Configuring autofs for CIFS mounts with ansible

A user isolated way to mount file shares on a shared Linux host
ansible
Linux
Published

June 4, 2023

Introduction

This guide shows how to set up user isolated mounts of CIFS (samba) network shares on a shared linux VM. Each user will get folders under /mnt/<user> that they authenticate to using kerberos. In this document I’m assuming that users are members of a group and that each group all should have access to the same shares. We’ll further assume you’ve got a fact set in your playbook that maps each user to their corresponding group. If you need guidance on that you can see this post.

This is a nice way of attaching file shares because it ensures users don’t need elevated privileges to access file shares (although an administrator has to configure it for them) and that creating a share for one user doesn’t inadvertently expose it to others. For a fully user level way of attaching file shares you can use gio but I found it extremely flaky and annoying to use, so if you can handle having an administrator configure the share mount points for users I would recommend this approach.

Variable format

Somewhere in your playbook (in my case I set it in the variables folder of the role I was using, but putting in as a host variable or somewhere else may be more appropriate for your use case) we need a variable for each group that contains a list of associated shares. Something like this:

example_group1:
  - local_share_name: share1
    full_share_path: "//fileshare.example.com/share1"
  - local_share_name: share2
    full_share_path: "//fileshare.example.com/share2"

example_group2:
  - local_share_name: share3
    full_share_path: "//fileshare.example.com/share3"

Basic setup

In this stage we will ensure pre-requisite software is installed on the host (assuming Ubuntu here, you will have to modify for other distros), and that the mount point folder for each user has been created:

- name: Install autofs
  ansible.builtin.apt:
    pkg:
      - autofs
      - cifs-utils
      - keyutils

- name: Create base file share mount point
  ansible.builtin.file:
    path: "/mnt/{{ item.user }}"
    state: directory
    owner: "{{ item.user }}"
    group: "domain users@example.com"
    mode: "0700"
  with_items: "{{ users_dict }}"

- name: Start and enable the autofs service
  ansible.builtin.systemd:
    name: autofs
    state: started
    enabled: true

Where users_dict looks like what I created in this post. You will also have to modify the group variable to be appropriate for your environment.
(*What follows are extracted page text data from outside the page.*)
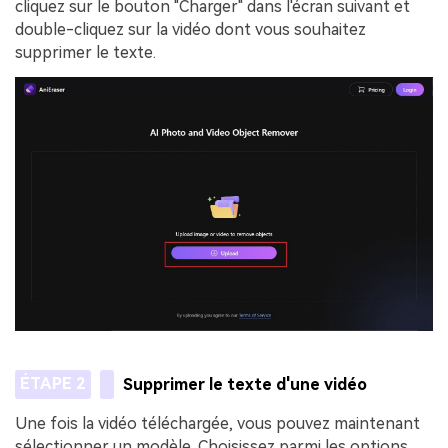
cliquez sur le bouton "Charger" dans l'écran suivant et
double-cliquez sur la vidéo dont vous souhaitez
supprimer le texte.
ÉTAPE 2
Supprimer le texte d'une vidéo
Une fois la vidéo téléchargée, vous pouvez maintenant
sélectionner un modèle. Choisissez parmi les options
I actually have the autofs service start task at the bottom of this play in my case, but thematically it makes more sense here.

Populate auto.master

- name: populate auto.master with entries for each users' configs
  ansible.builtin.template:
    src: auto.master.j2
    dest: /etc/auto.master
    owner: root
    group: root
    mode: '0644'

Each user needs an entry in /etc/auto.master that points to a config file (which we’ll set in the next phase) with all their specific mount points. Using the template task and the template below we can accomplish this:

# {{ ansible_managed }}
{% for user in users_dict %}
/mnt/{{ user.user }} /etc/auto.sambashares-{{ user.user }} --timeout=30 --ghost
{% endfor %}

Each user gets a point below the /mnt/<user> folder we created in the basic setup, we point to a config file for them, set a timeout so the fileshare will not stay connected if users aren’t using it and then we add the --ghost flag so that all mount points get a directory created, even if they’re not currently attached. See here for further docs.

Populate user level share specs

- name: Populate user specific share mounts
  ansible.builtin.template:
    src: auto.sambashares.j2
    dest: "/etc/auto.sambashares-{{ item.user }}"
    owner: root
    group: root
    mode: '0644'
  with_items: "{{ users_dict }}"

Again we’re populating a template, but this time we’re doing one for each user. As with above, most of the magic happens in the template itself:

# {{ ansible_managed }}
{% set shares = lookup('vars', item.group | replace('-', '_')) %}
{% for share in shares %}
{{ share.local_share_name }} -fstype=cifs,rw,sec=krb5,uid=${UID},cruid=${UID} :{{ share.full_share_path }}
{% endfor %}

The replace step is because a lot of the groups I was using had a - in their name, which you can’t have in an ansible variable so I map the - to an _. We can then use that to refer to the variable described at the top of this post for whichever group the particular user happens to be in. Then we just iterate through all the shares defined and create a folder under /mnt/<user>/<local_share_name> that maps to full_share_path and will be authorized with kerberos.

Conclusion

Autofs and ansible are a pretty nice way to set up a bunch of users with consistent file shares securely on a shared host or multiple hosts.